Michel Ste-Marie, 75 ans, ses enfants Dax et Mélanie Ste-Marie et un associé, Richard Felx, avaient été reconnus coupables de gangstérisme, de complot et de recyclage des produits de la criminalité par le juge Gilles Garneau en juin 2016 au palais de justice de Laval. Ils avaient écopé de de 30 à 48 mois de pénitencier.

Cette décision du plus haut tribunal de la province ne porte pas sur le célèbre arrêt Jordan sur les délais déraisonnables, puisque le juge Garneau s’était prononcé quelques mois avant cet arrêt-phare de la Cour suprême.

Le juge de la Cour du Québec avait alors conclu que les droits fondamentaux des accusés avaient été bafoués par les délais « inacceptables » de la cause amorcée en 2009, mais avait refusé de déclarer l’arrêt du processus judiciaire. Il avait toutefois sévèrement écorché le travail de la Couronne qui avait « manqué à son devoir dans la planification du dossier ».

Or, selon la Cour d’appel du Québec, le seul remède possible en cas de délais déraisonnables est l’arrêt du processus judiciaire, et ce, « autant avant qu’après Jordan ». Le juge Patrick Healy ne se prononce donc pas dans sa décision sur les autres motifs d’appel de la défense sur la qualité de la preuve et les autres erreurs de droit alléguées du juge de première instance.

MMarc Labelle défend les accusés, alors que Me Émilie Robert et MMagali Cimon représentent le ministère public en Cour d’appel.

Prête-noms et sociétés « offshore »

Les Ste-Marie avaient placé l’argent de membres des Hells Angels dans des fiducies et des sociétés appartenant à des prête-noms et dans des comptes de banque et des sociétés « offshore » à l’île Maurice, selon la preuve présentée au procès. Des Hells Angels bien connus auraient profité du stratagème, dont Normand « Casper » Ouimet, Alain Durand et Martin Robert. Certains d’entre eux étaient alors en fuite après l’opération SharQc du 15 avril 2009.

Martin Robert, un influent motard, s’est fait remarquer en décembre 2018 pour son mariage somptueux au centre-ville de Montréal.

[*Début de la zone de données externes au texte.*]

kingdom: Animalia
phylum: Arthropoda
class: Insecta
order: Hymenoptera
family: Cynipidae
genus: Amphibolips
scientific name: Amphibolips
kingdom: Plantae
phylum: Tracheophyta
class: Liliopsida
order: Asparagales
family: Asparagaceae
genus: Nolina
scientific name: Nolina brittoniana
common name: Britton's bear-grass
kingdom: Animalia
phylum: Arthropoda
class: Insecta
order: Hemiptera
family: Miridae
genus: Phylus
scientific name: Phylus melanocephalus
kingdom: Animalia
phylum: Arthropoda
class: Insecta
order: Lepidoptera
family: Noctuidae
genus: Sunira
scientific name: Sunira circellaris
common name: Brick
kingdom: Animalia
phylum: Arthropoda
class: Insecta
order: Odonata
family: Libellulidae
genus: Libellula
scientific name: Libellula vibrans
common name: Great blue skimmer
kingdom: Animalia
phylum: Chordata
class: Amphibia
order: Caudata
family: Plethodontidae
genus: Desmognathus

PHOTO CATHERINE LEFEBVRE, ARCHIVES LA PRESSE

Martin Robert

Ancien notaire, Richard Felx s’occupait de créer les fiducies et utilisait sa société de l’île Maurice pour faire transiter l’argent des clients. Ses complices et lui prélevaient une commission qui pouvait s’élever à 10 % de la valeur de la transaction, toujours selon la preuve présentée au procès.

Dans une autre affaire, Richard Felx a été condamné à 69 mois de pénitencier le printemps dernier pour une fraude de véhicules d’un demi-million de dollars. Il avait commis ce crime, alors qu’il était en liberté pendant le processus d’appel du dossier de gangstérisme.

PHOTO ARCHIVES LA PRESSE

Richard Felx

À l’été 2017, le notaire radié en 1992 a élaboré un stratagème frauduleux afin d’obtenir du financement dans le but d’acheter des véhicules neufs chez divers concessionnaires de Montréal. En quelques mois, Richard Felx a réussi à acquérir neuf véhicules à son nom ou par l’entremise d’une société à numéro, par exemple un camion Ford F-150, une Cadillac Escalade ou une Chevrolet Camaro.